Saturday, October 15, 2005

Hilarious













It's strange what some people find funny. I remember seeing a review of Lolita which said how enormously funny the book was. Was that just a matter of nerve? Was the reviewer too frightened, too much of a moral coward, to be serious? Actually, maybe comedy should move beyond the reflex-response of making people laugh, and go for a high-wire act of not getting a single laugh from anybody. My favourite game as a kid was sausages. Whenever Gegen die Wand/Head On was funny, I felt mixed in with the laughter a kind of excitement, a jealous yearning to be there and belong inside the film. It's quite a dangerous feeling; it almost becomes a fan mentality, a sort of hatred. Wasn't it strange on the Bob Dylan documentary how hateful a lot of the fans were, how snidely mocking? I remember listening to a bootleg recording of a Nirvana gig - Kurt screams. "Louder!!" shouts the audience. He screams again. "Louder!" And then out comes the cello, and they start whistling and jeering. The moral compass of Gegen die Wand is the traditional singer we see right at the beginning of the film. As the film goes on she is too annoyed and frustrated to sing, and she sits down in a resigned refusal to join in with the mixed-up lives on the screen. She is honest and concerned, she is observant like the statue of a presiding goddess, but she is too self-contained to be jealous of the unhappy lives before her. She sings again at the end. There's something eerily philosophical in the way she sings and interacts with the film.

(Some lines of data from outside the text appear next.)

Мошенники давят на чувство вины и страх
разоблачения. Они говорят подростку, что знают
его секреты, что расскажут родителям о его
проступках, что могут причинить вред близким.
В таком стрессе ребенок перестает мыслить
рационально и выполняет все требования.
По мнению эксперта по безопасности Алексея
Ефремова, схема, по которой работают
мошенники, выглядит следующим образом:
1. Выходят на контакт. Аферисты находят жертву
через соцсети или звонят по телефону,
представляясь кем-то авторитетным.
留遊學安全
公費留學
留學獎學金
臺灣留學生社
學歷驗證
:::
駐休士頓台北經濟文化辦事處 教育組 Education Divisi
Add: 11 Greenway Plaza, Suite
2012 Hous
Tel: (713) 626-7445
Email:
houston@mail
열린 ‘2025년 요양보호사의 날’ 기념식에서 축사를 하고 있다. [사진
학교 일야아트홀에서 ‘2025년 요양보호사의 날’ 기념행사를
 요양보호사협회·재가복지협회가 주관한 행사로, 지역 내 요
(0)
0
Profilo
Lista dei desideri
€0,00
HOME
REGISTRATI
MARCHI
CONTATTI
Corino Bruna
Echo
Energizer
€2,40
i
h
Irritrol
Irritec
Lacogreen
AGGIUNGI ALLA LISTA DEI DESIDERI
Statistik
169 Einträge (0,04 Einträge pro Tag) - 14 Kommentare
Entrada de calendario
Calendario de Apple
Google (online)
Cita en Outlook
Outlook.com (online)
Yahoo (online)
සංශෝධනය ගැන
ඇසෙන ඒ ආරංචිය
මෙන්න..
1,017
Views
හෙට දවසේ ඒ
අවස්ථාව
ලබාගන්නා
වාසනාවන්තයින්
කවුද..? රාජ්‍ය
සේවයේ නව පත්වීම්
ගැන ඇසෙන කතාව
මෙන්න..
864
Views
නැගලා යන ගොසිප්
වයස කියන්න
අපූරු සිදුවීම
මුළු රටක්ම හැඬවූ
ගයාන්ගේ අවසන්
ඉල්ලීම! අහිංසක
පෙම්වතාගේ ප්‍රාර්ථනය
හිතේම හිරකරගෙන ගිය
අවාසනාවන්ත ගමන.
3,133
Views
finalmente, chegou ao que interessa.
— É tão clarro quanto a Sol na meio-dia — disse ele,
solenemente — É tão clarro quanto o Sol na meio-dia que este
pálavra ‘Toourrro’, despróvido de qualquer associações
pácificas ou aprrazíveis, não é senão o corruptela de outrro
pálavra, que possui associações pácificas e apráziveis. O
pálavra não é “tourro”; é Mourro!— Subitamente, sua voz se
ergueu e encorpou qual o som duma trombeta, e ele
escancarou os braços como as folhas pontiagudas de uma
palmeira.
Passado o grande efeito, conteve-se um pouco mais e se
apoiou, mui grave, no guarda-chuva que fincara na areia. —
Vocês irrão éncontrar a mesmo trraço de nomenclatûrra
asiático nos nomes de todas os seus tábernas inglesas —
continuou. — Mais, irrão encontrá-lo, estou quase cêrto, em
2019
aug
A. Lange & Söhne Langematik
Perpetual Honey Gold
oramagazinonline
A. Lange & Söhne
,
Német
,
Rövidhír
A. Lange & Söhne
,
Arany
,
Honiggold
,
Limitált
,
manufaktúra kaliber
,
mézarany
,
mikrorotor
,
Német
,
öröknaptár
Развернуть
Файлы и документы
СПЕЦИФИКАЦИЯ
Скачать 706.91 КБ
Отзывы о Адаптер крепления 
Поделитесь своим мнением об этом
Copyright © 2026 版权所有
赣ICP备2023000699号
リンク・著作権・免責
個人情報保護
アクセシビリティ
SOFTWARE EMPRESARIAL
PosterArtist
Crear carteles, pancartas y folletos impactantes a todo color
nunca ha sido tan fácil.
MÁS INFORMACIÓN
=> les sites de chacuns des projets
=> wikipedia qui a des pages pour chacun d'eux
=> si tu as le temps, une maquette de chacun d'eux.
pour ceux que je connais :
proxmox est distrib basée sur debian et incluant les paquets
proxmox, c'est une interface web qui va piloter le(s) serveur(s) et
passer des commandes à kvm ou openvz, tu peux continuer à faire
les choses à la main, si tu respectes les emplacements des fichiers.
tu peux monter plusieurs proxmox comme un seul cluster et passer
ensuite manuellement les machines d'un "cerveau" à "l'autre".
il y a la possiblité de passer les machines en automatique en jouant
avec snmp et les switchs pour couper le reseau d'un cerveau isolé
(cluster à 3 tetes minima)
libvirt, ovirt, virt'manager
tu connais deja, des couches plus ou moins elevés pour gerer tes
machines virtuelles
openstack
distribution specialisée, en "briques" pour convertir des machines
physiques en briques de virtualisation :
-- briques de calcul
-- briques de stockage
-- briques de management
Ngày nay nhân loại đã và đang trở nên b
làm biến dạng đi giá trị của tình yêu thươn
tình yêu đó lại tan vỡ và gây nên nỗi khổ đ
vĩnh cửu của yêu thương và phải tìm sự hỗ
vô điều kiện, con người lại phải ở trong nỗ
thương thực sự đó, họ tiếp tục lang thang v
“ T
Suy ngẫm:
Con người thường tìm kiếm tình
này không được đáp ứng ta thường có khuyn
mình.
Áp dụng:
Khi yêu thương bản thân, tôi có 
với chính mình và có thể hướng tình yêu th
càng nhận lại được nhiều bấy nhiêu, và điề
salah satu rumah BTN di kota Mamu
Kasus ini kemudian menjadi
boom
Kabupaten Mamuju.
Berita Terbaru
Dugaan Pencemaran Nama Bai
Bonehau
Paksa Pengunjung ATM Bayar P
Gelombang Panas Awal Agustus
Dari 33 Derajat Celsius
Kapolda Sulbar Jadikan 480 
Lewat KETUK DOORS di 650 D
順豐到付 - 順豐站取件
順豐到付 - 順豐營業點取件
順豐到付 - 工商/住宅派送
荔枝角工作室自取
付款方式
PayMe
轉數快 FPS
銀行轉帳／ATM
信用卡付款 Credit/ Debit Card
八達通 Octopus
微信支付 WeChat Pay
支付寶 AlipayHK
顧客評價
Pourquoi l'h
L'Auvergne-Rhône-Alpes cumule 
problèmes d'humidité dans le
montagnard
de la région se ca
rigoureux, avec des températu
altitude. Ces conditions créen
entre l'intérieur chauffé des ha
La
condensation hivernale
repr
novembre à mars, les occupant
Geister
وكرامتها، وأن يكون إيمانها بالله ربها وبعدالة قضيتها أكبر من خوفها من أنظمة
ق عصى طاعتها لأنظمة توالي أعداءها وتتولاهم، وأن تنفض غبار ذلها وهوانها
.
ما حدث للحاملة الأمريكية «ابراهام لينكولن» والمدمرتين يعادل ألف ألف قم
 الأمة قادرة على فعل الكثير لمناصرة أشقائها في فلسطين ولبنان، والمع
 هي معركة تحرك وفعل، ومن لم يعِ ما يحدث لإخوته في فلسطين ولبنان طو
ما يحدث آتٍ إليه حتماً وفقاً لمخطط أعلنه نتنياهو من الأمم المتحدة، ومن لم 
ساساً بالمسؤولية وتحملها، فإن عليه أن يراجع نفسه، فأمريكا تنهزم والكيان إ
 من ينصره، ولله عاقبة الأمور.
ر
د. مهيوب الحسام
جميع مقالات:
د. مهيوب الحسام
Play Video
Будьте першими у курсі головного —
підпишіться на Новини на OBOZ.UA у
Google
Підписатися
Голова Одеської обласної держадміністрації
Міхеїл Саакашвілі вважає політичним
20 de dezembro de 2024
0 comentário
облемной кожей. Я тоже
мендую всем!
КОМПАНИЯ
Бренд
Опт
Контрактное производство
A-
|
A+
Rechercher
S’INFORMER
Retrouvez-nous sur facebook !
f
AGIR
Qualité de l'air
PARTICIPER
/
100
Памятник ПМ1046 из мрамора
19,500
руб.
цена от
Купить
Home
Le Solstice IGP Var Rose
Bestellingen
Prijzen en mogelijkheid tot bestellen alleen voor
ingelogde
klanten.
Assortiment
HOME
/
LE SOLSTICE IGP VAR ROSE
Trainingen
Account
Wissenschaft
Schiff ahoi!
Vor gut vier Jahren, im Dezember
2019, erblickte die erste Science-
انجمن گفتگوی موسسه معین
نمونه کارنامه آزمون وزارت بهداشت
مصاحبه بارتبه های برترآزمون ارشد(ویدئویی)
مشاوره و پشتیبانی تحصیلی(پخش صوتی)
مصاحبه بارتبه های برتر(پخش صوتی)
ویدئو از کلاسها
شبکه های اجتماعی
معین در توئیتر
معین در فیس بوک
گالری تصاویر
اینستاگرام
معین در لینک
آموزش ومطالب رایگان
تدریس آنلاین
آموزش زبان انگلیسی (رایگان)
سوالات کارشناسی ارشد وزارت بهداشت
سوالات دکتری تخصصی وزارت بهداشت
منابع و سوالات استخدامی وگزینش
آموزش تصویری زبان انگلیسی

The other films I've been reviewing are funny as well. The funny scenes in The Mirror are mixed with anxiety, either for the child, or the integrity of the film. A Joe d'Amato film like Buio Omega is something that inflicts itself upon the viewer, it ruins one's evening like a piece of raw, drunken honesty. Should I laugh, or will it just get me beaten up? And the strange thing about Punishment Park is that although it is often very funny as well, the distraction of laughter doesn't unbalance the film's moral purpose, our laughter is never complicit and it doesn't blunt our outrage and anger. How does it manage that? There seems something miraculous about it, and the only thing I can think of to explain it is the moral goodness of the director.